シンガポールの住宅・不動産事情
PRO
プロが教えるシンガポールの
住宅探し
第32回 佐藤さんの住宅探し
不動産仲介業者の山田さんと一緒にコンドミニアムを見学している佐藤さん。
前回のポイントは、
○修理業者をアレンジしてもらうときには、修理業者の名前、連絡先をなるべく控えるようにする。
○コンドミニアムでも窓や外壁などから水漏れが起こることがある。
○特に丸い形をした窓のサッシから水漏れは起こりやすい。
○修理等の対応は法人家主等家主さんと直接連絡ができるケースの方がスムーズ。
ということでした。
水漏れについて不動産業者の山田さんの説明がつづきます。
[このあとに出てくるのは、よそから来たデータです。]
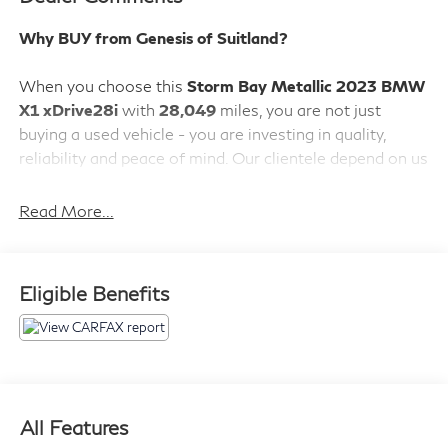
Why BUY from Genesis of Suitland?
When you choose this
Storm Bay Metallic 2023 BMW
X1 xDrive28i
with
28,049
miles, you are not just
buying a used vehicle - you are investing in quality,
reliability and peace of mind. Our clientele depend on us
for
Transparent Pricing, Convenience
and, most
importantly,
Customer FIRST Service!
Read More...
No Accidents!
Eligible Benefits
What this vehicle includes:
Convenience Package ($1,950 value)
Comfort Access Keyless Entry
Panoramic Moonroof
All Features
Auto-Dimming Interior and Exterior Mirrors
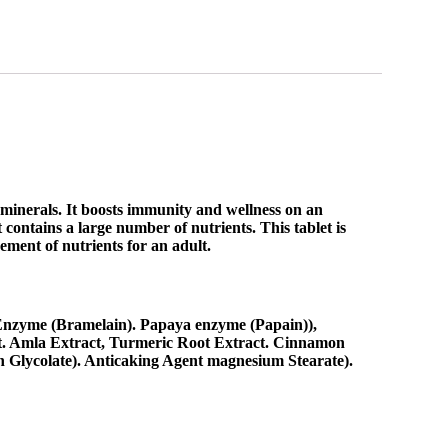
 minerals. It boosts immunity and wellness on an
 contains a large number of nutrients. This tablet is
rement of nutrients for an adult.
 Enzyme (Bramelain). Papaya enzyme (Papain)),
t. Amla Extract, Turmeric Root Extract. Cinnamon
h Glycolate). Anticaking Agent magnesium Stearate).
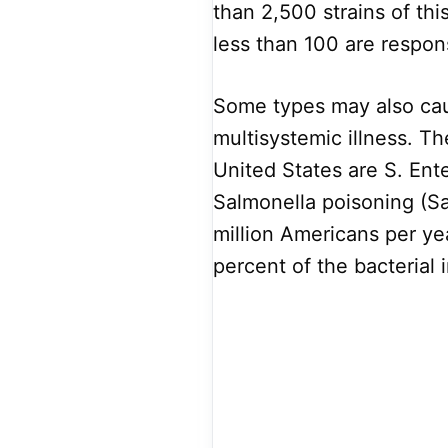
than 2,500 strains of th
less than 100 are respon
Some types may also caus
multisystemic illness. 
United States are S. Ent
Salmonella poisoning (Sa
million Americans per yea
percent of the bacterial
「日本ではマンションの水漏れはめったに起こりません。これは給排水管をそのユニットの床下で処理しており、水漏れが起こった場合にはそのユニットで最初に発見しやすく、すぐにそのユニットの中で処理ができるからです。シンガポールではまず給水管が銅でできており、しかも壁の中に埋め込みになっているケースがほとんどです。そのため、メイド部屋や使わないトイレなどがあると、その給水管の中の水が滞留し、銅の腐食を促進し、管にヒビが入り水漏れの原因となります」「そうすると、そのユニットで水漏れが起こっていても、そこに住んでいる人は気がつかないわけですね」と佐藤さん。「そうです。下に住んでいる人が修理業者を呼んではじめて、上層階からの水漏れだということがわかります」と山田さん。「このような水漏れは申し上げましたように、古いコンドで起こりやすい問題ですが、5年-7年位のものでも、その給水を長い間使用しないと起こることもありますので、注意が必要です」と山田さん。「上下階で水漏れの問題が起こったときはどのようにすればいいんでしょうか」と佐藤さん。「上下階での問題は借りている家主さんだけの問題ではなく、上の階の所有者の了解が修理に必要になります。もし、上の階の人が同じようなテナントさんで、家主さんが海外に在住している人の場合はその了解をとるのが大変で、時間もかかります。ときどきありますが、もし、上の階の家主さんも下の階の家主さんも海外に住んでいる人となると、修理作業がなかなか進まずに、水漏れしている下の階のテナントさんがいつまでも漏れている状態、もしくは修理が進まない状態のままで、上の階のテナントさんは一部のバスルームやキッチンが使えない状態になるということも起こり、かなりやっかいな問題になります」と山田さん。「その修理をする時の費用負担はどうなるのですか」と佐藤さん。「基本的には家主さんが負担しますが、中には住んでいるテナントが水漏れを長期間放置したとして、テナントに責任を転嫁しようとするようケースがあります。費用は基本的には上の階と下の階で折半とすることが多いようですが、下の補修と上の補修を上下階の間にあるスラブ(床)を境目に、その費用負担を決めることもあります」と山田さん。
○上下階の水漏れは解決に時間がかかる。
○家主さんもしくは家主さんの代理人がいかに早く動いてくれるかが早期問題解決のきめて。
○但し、上下階の家主さんの協力がないと解決にに時間がかかる。
○水漏れを放置するとテナントの管理義務違反となり費用負担が発生することがある。